MATH2931 Higher Linear Models

MATH2931 is a Mathematics Level II course; it is the higher version of MATH2831 Linear Models. See the course overview below.

Units of credit: 6

Prerequisites: MATH2901 or MATH2801(DN)

Exclusions: MATH2831, BIOS2041, BEES2041.

Cycle of offering: Yearly in Semester 2.

Graduate attributes: The course will enhance your research, inquiry and analytical thinking abilities.

More information: This recent course handout (pdf) contains information about course objectives, assessment, course materials and the syllabus.

The Online Handbook entry contains up-to-date timetabling information.

MATH2931 (alternatively MATH2831) is a compulsory course for Statistics majors.

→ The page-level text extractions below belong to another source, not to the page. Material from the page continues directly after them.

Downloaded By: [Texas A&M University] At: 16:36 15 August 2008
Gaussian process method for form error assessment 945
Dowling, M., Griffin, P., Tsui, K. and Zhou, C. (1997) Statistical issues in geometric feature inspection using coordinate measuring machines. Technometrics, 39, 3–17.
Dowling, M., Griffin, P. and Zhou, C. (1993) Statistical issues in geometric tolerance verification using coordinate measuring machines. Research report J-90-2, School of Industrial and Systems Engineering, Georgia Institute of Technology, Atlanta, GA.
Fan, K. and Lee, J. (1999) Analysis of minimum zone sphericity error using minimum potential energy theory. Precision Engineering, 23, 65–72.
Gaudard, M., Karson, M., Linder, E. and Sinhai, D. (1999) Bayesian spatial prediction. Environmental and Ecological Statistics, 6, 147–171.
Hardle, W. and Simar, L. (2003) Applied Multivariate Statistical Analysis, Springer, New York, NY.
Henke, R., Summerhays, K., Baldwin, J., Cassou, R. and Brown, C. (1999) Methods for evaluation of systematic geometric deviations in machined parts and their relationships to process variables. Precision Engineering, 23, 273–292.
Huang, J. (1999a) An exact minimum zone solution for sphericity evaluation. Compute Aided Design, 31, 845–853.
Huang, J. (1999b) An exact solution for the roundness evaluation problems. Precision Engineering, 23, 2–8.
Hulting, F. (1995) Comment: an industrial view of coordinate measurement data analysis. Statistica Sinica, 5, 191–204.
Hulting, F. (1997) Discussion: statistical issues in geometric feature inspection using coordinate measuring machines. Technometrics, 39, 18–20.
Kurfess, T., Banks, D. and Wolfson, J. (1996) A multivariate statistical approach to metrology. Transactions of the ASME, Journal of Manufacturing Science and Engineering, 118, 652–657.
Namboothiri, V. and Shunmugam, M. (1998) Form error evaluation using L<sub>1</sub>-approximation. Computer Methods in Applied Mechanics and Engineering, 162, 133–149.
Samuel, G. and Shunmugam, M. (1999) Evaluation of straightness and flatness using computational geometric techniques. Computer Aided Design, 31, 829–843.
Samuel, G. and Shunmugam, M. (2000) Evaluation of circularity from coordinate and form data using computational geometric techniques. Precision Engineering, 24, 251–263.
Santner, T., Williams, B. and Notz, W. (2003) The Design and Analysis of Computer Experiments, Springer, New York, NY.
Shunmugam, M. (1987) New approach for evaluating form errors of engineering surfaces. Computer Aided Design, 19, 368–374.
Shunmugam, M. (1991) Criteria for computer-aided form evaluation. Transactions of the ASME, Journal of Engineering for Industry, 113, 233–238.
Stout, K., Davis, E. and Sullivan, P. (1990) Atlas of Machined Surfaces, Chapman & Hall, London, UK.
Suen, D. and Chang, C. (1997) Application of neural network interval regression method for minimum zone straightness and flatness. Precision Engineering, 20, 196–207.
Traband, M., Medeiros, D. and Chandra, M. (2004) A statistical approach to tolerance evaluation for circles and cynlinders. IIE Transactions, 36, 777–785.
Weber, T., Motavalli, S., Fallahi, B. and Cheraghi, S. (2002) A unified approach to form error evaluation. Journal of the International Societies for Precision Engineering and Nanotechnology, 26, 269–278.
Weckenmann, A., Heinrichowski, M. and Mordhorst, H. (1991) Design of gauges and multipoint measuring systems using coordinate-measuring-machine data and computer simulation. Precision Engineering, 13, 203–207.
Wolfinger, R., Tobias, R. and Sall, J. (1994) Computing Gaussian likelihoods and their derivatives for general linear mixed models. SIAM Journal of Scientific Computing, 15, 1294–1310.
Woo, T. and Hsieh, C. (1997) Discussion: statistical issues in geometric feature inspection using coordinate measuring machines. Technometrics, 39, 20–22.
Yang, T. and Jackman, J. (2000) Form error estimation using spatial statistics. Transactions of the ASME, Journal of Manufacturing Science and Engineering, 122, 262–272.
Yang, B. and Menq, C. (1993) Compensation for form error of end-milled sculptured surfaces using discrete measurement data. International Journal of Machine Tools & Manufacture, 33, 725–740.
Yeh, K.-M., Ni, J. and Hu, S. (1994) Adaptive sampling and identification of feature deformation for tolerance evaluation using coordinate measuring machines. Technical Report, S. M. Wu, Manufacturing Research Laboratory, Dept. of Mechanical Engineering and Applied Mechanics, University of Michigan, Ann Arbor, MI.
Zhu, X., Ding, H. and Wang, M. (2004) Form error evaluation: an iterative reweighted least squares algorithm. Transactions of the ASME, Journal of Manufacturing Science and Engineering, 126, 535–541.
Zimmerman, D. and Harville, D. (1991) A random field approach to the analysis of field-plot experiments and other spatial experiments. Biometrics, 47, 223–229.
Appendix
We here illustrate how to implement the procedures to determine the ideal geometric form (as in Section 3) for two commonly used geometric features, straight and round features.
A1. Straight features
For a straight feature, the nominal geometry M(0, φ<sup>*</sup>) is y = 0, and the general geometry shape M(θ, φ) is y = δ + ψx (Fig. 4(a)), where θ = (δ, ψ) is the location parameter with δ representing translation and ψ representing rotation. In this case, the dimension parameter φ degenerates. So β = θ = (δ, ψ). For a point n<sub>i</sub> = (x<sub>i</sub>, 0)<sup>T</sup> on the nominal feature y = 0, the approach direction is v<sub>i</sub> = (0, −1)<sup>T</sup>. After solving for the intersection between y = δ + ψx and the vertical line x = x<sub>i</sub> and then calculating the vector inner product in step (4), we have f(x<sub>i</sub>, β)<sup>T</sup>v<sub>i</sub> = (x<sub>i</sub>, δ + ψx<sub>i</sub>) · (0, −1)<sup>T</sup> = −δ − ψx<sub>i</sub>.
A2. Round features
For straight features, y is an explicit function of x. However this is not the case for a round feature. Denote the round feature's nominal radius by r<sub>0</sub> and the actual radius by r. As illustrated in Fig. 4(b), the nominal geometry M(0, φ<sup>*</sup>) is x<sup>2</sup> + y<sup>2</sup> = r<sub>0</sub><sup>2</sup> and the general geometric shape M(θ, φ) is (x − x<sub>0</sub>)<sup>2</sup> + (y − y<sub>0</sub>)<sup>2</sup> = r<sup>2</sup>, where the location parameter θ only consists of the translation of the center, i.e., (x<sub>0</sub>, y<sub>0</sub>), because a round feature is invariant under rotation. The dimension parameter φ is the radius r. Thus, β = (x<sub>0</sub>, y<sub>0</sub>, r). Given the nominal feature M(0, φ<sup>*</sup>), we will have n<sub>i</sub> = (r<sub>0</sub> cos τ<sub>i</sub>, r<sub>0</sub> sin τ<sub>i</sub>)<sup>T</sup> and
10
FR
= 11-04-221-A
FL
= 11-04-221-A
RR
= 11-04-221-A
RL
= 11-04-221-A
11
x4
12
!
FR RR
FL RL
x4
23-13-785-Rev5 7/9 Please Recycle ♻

If you are currently enrolled in MATH2931, you can log into UNSW Moodle for this course.

Course Overview

Statistics is about using probability models to make decisions from data in the face of uncertainty. This course gives an introduction to the process of building statistical models using an important class of models (linear models). In a linear model we try to predict or explain variation in a response variable in terms of related quantities (predictors). The relationship between the expected response and predictors is linear in unknown model parameters.

Topics covered in the course include how to estimate parameters in linear models, how to compare models using hypothesis testing, how to select a good model or models when prediction of the response is the goal, and how to detect violations of model assumptions and observations which have an undue influence on decisions of interest. Concepts are illustrated with applications from finance, economics, medicine, environmental science and engineering.

Students completing this course should have a rigorous understanding of linear model regression analysis. In addition to the emphasis placed on the formulation and analyse of linear statistical models and associated software analysis. This higher level course offers strong students the opportunity to develop a sound understanding of the proofs of certain results obtained and used throughout the course. This extension should place students wishing to major in statistics with a strong foundation for future regression courses.